So far, so good. But...

"...I wonder how many published or even unpublished writers would do better to spend less time blogging and more time working on their books... I spoke with the writer Ayelet Waldman about it. 'Don't do it,' she said. 'Blogging will ruin your life.' Several months ago, Waldman wrote about her own experience in Salon, concluding that when she was blogging, 'The fertile composting that I count on to generate my fiction was no longer happening.'

"What Waldman was referring to was the gap -- that is, the time between an event happening and a writer putting it out into the world. For a blogger, it could be five minutes; for a novelist or memoirist, it could be years. As writers, it is critical that we protect that period, that we preserve the burgeoning vitality of our ideas while they are still in their developmental phases. There is an alchemy that takes place in that interval, during which reality turns into art. Bloggers who are also long-form writers risk losing that magic. Offered the rewards of immediacy, they may miss out on the gestational stages between having an experience or idea and its fruition on the page. I am reminded of that famous Grace Paley short story, 'Debts,' in which the narrator, a writer, says, 'There is a long time in me between knowing and telling.' "

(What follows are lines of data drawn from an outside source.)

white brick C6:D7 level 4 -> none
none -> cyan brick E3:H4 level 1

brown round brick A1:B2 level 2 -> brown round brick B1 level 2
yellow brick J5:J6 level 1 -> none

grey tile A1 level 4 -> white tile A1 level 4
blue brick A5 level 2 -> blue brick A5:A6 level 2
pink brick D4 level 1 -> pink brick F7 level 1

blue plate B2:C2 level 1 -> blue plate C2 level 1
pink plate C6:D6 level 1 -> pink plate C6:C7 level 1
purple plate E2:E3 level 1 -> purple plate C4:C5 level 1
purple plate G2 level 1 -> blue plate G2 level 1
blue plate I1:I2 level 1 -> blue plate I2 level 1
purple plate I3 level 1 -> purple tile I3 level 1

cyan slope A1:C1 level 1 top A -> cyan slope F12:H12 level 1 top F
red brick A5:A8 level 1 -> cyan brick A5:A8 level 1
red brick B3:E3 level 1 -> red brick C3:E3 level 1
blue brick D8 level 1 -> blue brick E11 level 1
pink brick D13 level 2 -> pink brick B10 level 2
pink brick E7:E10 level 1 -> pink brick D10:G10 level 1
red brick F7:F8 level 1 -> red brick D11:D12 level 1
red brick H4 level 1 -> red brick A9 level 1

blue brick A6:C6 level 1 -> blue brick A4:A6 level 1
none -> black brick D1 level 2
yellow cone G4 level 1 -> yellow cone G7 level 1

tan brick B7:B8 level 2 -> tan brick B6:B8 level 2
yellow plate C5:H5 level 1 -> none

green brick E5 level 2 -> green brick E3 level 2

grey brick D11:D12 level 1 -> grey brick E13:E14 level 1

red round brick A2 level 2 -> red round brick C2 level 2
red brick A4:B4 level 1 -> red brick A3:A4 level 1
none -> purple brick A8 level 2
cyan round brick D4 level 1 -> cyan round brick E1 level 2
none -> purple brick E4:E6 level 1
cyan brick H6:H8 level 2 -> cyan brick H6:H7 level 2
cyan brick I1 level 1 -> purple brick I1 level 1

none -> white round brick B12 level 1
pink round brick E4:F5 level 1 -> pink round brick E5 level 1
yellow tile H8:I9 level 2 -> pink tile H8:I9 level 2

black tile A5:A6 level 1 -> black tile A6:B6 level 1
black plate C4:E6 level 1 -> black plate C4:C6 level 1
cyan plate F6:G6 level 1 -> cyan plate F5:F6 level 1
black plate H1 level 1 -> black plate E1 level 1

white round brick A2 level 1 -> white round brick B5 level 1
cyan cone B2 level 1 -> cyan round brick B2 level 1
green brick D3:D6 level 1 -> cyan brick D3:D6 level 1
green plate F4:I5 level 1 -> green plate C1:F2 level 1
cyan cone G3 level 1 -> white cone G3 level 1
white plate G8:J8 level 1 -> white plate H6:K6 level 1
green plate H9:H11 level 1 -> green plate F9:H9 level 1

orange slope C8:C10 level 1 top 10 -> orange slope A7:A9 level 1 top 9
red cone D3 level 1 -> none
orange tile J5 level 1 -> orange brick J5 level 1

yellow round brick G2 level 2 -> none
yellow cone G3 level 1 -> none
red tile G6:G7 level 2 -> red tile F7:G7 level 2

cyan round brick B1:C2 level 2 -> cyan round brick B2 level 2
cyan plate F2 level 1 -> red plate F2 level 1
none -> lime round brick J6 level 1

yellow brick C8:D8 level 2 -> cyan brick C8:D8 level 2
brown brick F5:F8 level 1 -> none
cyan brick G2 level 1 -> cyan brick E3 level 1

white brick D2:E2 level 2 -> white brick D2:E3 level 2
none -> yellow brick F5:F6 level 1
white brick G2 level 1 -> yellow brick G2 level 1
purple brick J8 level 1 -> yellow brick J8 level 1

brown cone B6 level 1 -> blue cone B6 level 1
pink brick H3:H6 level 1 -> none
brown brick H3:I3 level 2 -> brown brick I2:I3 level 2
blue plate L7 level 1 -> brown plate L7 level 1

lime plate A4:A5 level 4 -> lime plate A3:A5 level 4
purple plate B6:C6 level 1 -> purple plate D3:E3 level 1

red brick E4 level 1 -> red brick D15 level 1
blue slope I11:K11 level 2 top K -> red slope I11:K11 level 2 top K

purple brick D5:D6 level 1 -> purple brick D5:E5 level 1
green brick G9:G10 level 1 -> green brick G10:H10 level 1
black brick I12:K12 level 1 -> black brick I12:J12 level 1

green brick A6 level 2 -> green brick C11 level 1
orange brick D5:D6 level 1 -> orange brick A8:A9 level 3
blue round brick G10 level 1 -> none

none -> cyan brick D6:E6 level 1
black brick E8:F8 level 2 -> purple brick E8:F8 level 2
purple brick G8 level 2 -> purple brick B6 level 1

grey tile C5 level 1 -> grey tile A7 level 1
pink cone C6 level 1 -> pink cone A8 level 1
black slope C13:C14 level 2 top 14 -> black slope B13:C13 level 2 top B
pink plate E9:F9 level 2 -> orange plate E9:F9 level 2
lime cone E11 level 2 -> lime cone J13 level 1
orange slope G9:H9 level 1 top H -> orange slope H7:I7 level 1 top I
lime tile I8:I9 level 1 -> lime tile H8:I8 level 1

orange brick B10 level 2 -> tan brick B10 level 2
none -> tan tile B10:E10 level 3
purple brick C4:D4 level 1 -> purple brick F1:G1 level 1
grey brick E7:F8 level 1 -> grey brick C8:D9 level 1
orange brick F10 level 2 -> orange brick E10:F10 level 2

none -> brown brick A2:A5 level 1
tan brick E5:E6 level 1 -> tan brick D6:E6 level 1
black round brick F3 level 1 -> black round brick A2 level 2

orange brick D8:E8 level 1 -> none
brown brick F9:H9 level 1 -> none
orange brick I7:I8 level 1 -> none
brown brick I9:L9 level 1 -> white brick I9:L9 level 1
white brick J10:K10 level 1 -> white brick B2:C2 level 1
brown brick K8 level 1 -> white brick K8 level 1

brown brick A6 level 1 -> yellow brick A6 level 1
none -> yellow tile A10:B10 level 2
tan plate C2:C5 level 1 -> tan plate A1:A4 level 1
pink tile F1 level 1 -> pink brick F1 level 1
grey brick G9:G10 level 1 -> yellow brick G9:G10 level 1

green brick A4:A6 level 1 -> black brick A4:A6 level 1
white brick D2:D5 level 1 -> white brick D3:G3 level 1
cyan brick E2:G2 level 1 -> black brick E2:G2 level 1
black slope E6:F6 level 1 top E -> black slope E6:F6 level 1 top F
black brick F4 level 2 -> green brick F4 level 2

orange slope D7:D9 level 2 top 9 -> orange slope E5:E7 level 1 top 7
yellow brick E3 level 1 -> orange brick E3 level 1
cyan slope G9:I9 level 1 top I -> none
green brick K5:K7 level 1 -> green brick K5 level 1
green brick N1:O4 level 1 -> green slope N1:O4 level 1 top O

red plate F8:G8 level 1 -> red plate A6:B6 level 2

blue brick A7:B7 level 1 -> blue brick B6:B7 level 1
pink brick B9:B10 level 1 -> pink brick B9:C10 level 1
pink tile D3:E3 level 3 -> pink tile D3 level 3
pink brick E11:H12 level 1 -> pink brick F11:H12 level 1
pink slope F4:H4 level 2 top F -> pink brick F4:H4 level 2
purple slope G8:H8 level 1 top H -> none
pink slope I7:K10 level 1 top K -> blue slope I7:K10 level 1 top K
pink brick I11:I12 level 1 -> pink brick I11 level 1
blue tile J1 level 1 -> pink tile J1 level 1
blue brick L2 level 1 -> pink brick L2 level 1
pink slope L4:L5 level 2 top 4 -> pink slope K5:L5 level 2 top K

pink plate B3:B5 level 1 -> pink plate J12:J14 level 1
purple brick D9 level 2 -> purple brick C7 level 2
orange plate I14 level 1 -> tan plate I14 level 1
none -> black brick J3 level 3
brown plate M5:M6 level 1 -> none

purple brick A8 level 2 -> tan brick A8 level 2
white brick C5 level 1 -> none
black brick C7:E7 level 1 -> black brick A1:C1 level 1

One awaits the always-interesting views of Ms Maud Newton on the above.

5 Comments:

  • I agree with this, in a way. On the other hand, a blog can be a great repository of notes/happenings/characters/etc.

    By Anonymous Anonymous, at 1:17 PM  

  • Nadine Gordimer once quoted Borges as saying that he wrote "for his friends and to pass the time". Could well be true of blogging, too :)

    By Blogger PrufrockTwo, at 3:27 PM  

  • :) thanks for this - it is interesting if blogging helps or hinders writing. how's this for a business idea - you could have a program which let you only blog once a month or something. enough time for gestation. and lots of bloggers could do with blogging less anyway. :)

    By Blogger Kafka on the Shore, at 12:14 AM  

  • Sigh.

    Q

    By Blogger Queenie, at 8:17 AM  

  • I agree with the cons, blogging is terrible for a budding writer. The immediate gratification of instant coffee can kill the patience to wait for the brewed one.